The data should be duplicated exactly, with every word kept as it is.

:: Records from a data collection ::
>>>>>

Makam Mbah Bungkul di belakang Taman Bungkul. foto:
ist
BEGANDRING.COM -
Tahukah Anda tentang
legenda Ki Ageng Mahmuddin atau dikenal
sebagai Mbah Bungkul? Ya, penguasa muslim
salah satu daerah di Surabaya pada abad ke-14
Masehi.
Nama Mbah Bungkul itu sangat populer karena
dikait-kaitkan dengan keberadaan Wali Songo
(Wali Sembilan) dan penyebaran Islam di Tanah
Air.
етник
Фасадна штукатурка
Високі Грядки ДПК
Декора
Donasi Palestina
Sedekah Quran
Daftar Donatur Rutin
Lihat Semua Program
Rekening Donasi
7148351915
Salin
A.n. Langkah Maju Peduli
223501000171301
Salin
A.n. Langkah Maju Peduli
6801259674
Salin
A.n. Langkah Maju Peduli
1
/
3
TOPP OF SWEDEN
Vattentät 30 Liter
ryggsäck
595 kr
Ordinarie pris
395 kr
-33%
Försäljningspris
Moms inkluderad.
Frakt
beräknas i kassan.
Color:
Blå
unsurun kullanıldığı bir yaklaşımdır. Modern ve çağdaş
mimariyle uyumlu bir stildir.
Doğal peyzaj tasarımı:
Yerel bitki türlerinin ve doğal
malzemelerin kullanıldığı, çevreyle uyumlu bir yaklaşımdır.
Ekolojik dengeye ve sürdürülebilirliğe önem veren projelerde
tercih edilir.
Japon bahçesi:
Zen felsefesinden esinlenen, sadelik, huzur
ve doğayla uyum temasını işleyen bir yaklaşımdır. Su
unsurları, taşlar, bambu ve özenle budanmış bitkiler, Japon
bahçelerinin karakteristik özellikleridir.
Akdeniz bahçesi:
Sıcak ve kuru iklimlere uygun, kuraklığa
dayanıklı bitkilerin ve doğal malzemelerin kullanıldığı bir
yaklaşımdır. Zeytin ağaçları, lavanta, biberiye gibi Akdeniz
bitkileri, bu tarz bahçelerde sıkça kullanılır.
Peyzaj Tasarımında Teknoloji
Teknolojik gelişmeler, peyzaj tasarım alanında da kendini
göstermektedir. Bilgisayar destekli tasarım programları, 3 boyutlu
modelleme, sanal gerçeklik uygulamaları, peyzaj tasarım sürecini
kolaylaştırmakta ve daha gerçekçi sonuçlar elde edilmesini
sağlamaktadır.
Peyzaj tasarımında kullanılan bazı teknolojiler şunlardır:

<<<<<

:: EXERCISE RESULT ::
Makam Mbah Bungkul di belakang Taman Bungkul. foto:
ist
BEGANDRING.COM -
Tahukah Anda tentang
legenda Ki Ageng Mahmuddin atau dikenal
sebagai Mbah Bungkul? Ya, penguasa muslim
salah satu daerah di Surabaya pada abad ke-14
Masehi.
Nama Mbah Bungkul itu sangat populer karena
dikait-kaitkan dengan keberadaan Wali Songo
(Wali Sembilan) dan penyebaran Islam di Tanah
Air.
етник
Фасадна штукатурка
Високі Грядки ДПК
Декора
Donasi Palestina
Sedekah Quran
Daftar Donatur Rutin
Lihat Semua Program
Rekening Donasi
7148351915
Salin
A.n. Langkah Maju Peduli
223501000171301
Salin
A.n. Langkah Maju Peduli
6801259674
Salin
A.n. Langkah Maju Peduli
1
/
3
TOPP OF SWEDEN
Vattentät 30 Liter
ryggsäck
595 kr
Ordinarie pris
395 kr
-33%
Försäljningspris
Moms inkluderad.
Frakt
beräknas i kassan.
Color:
Blå
unsurun kullanıldığı bir yaklaşımdır. Modern ve çağdaş
mimariyle uyumlu bir stildir.
Doğal peyzaj tasarımı:
Yerel bitki türlerinin ve doğal
malzemelerin kullanıldığı, çevreyle uyumlu bir yaklaşımdır.
Ekolojik dengeye ve sürdürülebilirliğe önem veren projelerde
tercih edilir.
Japon bahçesi:
Zen felsefesinden esinlenen, sadelik, huzur
ve doğayla uyum temasını işleyen bir yaklaşımdır. Su
unsurları, taşlar, bambu ve özenle budanmış bitkiler, Japon
bahçelerinin karakteristik özellikleridir.
Akdeniz bahçesi:
Sıcak ve kuru iklimlere uygun, kuraklığa
dayanıklı bitkilerin ve doğal malzemelerin kullanıldığı bir
yaklaşımdır. Zeytin ağaçları, lavanta, biberiye gibi Akdeniz
bitkileri, bu tarz bahçelerde sıkça kullanılır.
Peyzaj Tasarımında Teknoloji
Teknolojik gelişmeler, peyzaj tasarım alanında da kendini
göstermektedir. Bilgisayar destekli tasarım programları, 3 boyutlu
modelleme, sanal gerçeklik uygulamaları, peyzaj tasarım sürecini
kolaylaştırmakta ve daha gerçekçi sonuçlar elde edilmesini
sağlamaktadır.
Peyzaj tasarımında kullanılan bazı teknolojiler şunlardır:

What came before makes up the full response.